İZMİR - Gediz Havzası'nda açılmak istenen JES sondaj kuyularının yürütmesinin durdurulması için dava açan ekolojistler, bölgenin yok edilmesine izin vermeyeceklerini belirtti.
Ege Çevre ve Kültür Platformu Derneği (EGEÇEP), İzmir Barosu, İzmir Büyükşehir Belediyesi ve Doğa Derneği, Gediz Deltası’nda planlanan Jeotermal Kaynak Arama Projesi’ne karşı dava açtı. Dava dilekçesinin verilmesinin ardından İzmir Bölge Adliye Mahkemesi önünde basın açıklaması yapıldı.
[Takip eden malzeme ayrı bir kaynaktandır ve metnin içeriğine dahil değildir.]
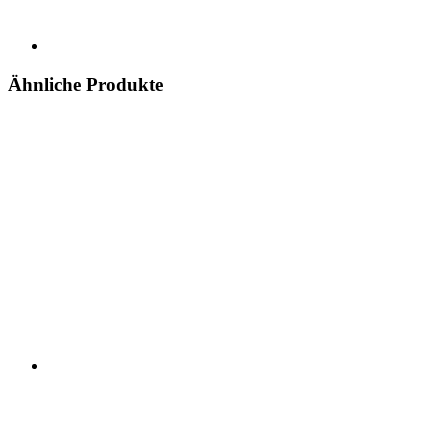
Ähnliche Produkte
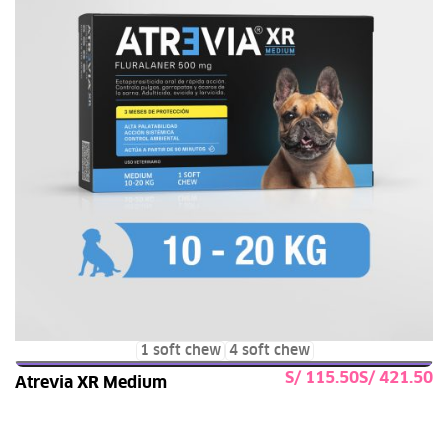
1 soft chew
4 soft chew
S/
S/
Atrevia XR Medium
Seleccionar opciones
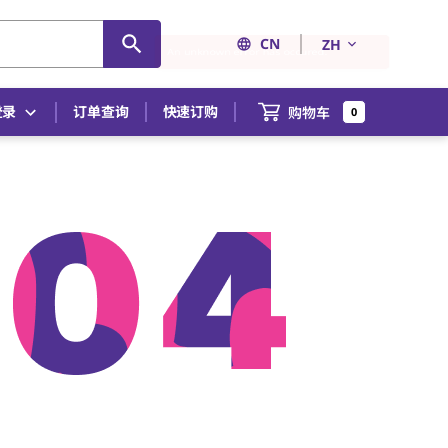
CN
ZH
登录
订单查询
快速订购
购物车
0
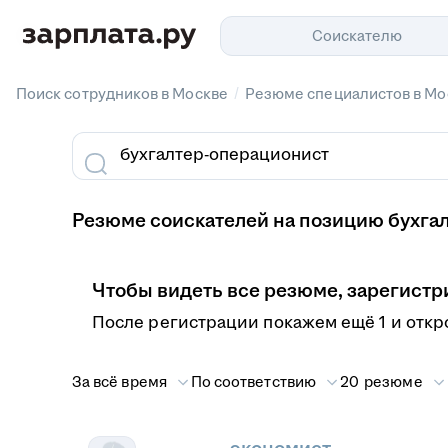
Соискателю
/
Поиск сотрудников в Москве
Резюме специалистов в Мо
Резюме соискателей на позицию бухгал
Чтобы видеть все резюме, зарегистр
После регистрации покажем ещё 1 и откр
За всё время
По соответствию
20 резюме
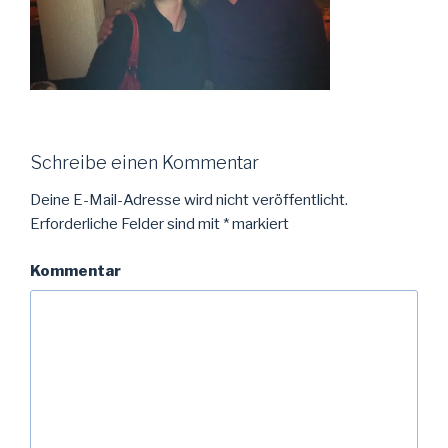
Schreibe einen Kommentar
Deine E-Mail-Adresse wird nicht veröffentlicht.
Erforderliche Felder sind mit
*
markiert
Kommentar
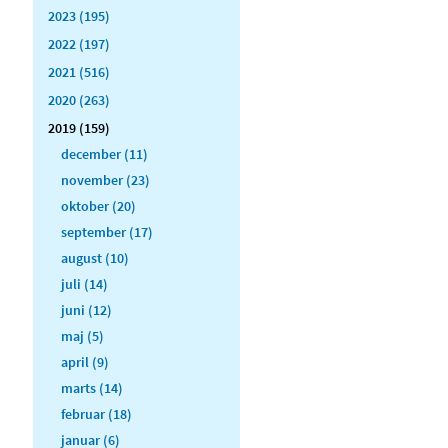
2023 (195)
2022 (197)
2021 (516)
2020 (263)
2019 (159)
december (11)
november (23)
oktober (20)
september (17)
august (10)
juli (14)
juni (12)
maj (5)
april (9)
marts (14)
februar (18)
januar (6)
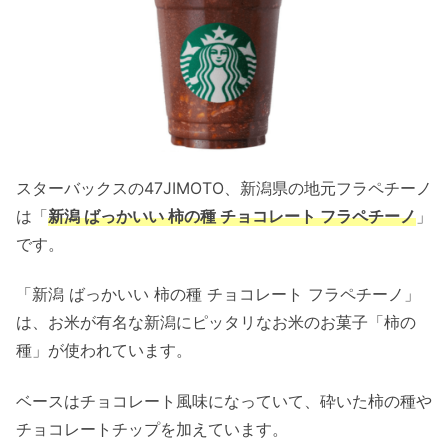
スターバックスの47JIMOTO、新潟県の地元フラペチーノ
は「
新潟 ばっかいい 柿の種 チョコレート フラペチーノ
」
です。
「新潟 ばっかいい 柿の種 チョコレート フラペチーノ」
は、お米が有名な新潟にピッタリなお米のお菓子「柿の
種」が使われています。
ベースはチョコレート風味になっていて、砕いた柿の種や
チョコレートチップを加えています。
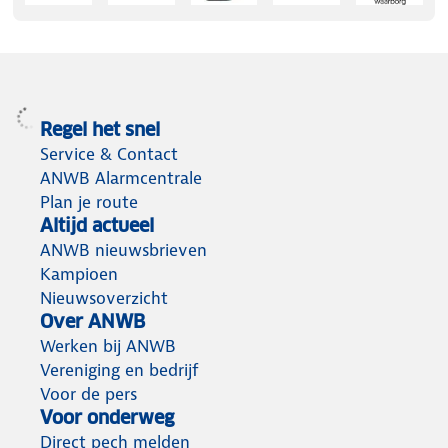
Regel het snel
Service & Contact
ANWB Alarmcentrale
Plan je route
Altijd actueel
ANWB nieuwsbrieven
Kampioen
Nieuwsoverzicht
Over ANWB
Werken bij ANWB
Vereniging en bedrijf
Voor de pers
Voor onderweg
Direct pech melden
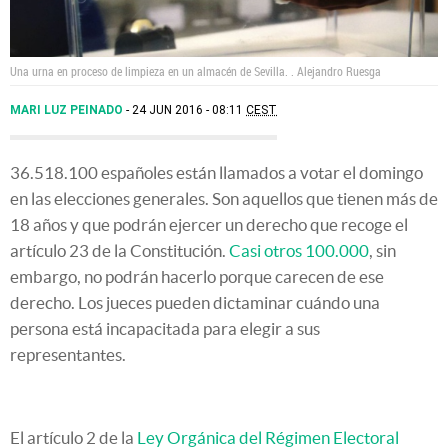
Una urna en proceso de limpieza en un almacén de Sevilla. .
Alejandro Ruesga
MARI LUZ PEINADO
24 JUN 2016 - 08:11
CEST
36.518.100 españoles están llamados a votar el domingo
en las elecciones generales. Son aquellos que tienen más de
18 años y que podrán ejercer un derecho que recoge el
artículo 23 de la Constitución.
Casi otros 100.000
, sin
embargo, no podrán hacerlo porque carecen de ese
derecho. Los jueces pueden dictaminar cuándo una
persona está incapacitada para elegir a sus
representantes.
El artículo 2 de la
Ley Orgánica del Régimen Electoral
Açıklamada konuşan İzmir Barosu Yönetim Kurulu Üyesi Şefika Sert, Gediz Deltası’nın uluslararası öneme sahip Ramsar alanı, doğal sit alanı, yaban hayatı geliştirme sahası ve sulak alan koruma bölgelerini içerdiğini vurguladı. Bu faaliyetin bölgedeki doğal yaşamı yok edebileceğini kaydeden Sert, bu alanın birçok kuş türü tarafından kullanıldığını da sözlerine ekledi. Proje sahasının aynı zamanda uzun bacak ve mahmuzlu kızkuşu türlerinin doğal üreme alanı olduğunu belirten Sert, "Proje kapsamında inşa edilmek istenen sondaj kuyuları, SİT açısından Sürdürülebilir Koruma ve Kontrollü Kullanım Alanı içerisinde kalıyor. Aynı zamanda Gediz Deltası Sulak Alanı bölgelerinden olan Kontrollü Kullanım Bölgesi'nde yer alıyor. Projede planlanan gözlem kuyularından biri ise Nitelikli Doğal Koruma Alanı ve Hassas Koruma Bölgesi koruma sınırları içerisinde kalıyor. Ayrıca deltanın Ramsar alanı sınırları içinde kalan bölge üzerinde de etkisi olacağı öngörülüyor. Sondaj kuyularının açılması planlanan bölge genç ve yetişkin flamingolar için beslenme alanı" dedi.
DOĞAYI KORUMAK GÖREVİMİZ
Temiz, sağlıklı ve sürdürülebilir doğanın içinde, tüm canlılarla bir arada yaşamayı evrensel bir hak olarak kabul ettiklerini söyleyen Sert, "Gediz Deltası kendine özgü ekosistemi ve barındırdığı sulak alanlarıyla çok farklı sayı ve türde canlıya ev sahipliği yapıyor. Bu alanı korumak, kentin, İzmirlilerin ve doğanın haklarını savunmak adına, yerel yönetimler ve sivil toplum örgütleriyle birlikte açtığımız bu dava, Avukatlık Kanunu’nun Barolara yüklediği görev ve sorumluluğun doğal bir sonucudur. Ayrıca kent dayanışmasının da etik bir gerekliliğidir. İzmir Barosu, bugüne kadar olduğu gibi bundan sonra da doğa, kent ve insan haklarını ve hukukun üstünlüğünü savunmaya, korumaya ve bu kavramlara işlerlik kazandırmaya devam edecektir” diye konuştu.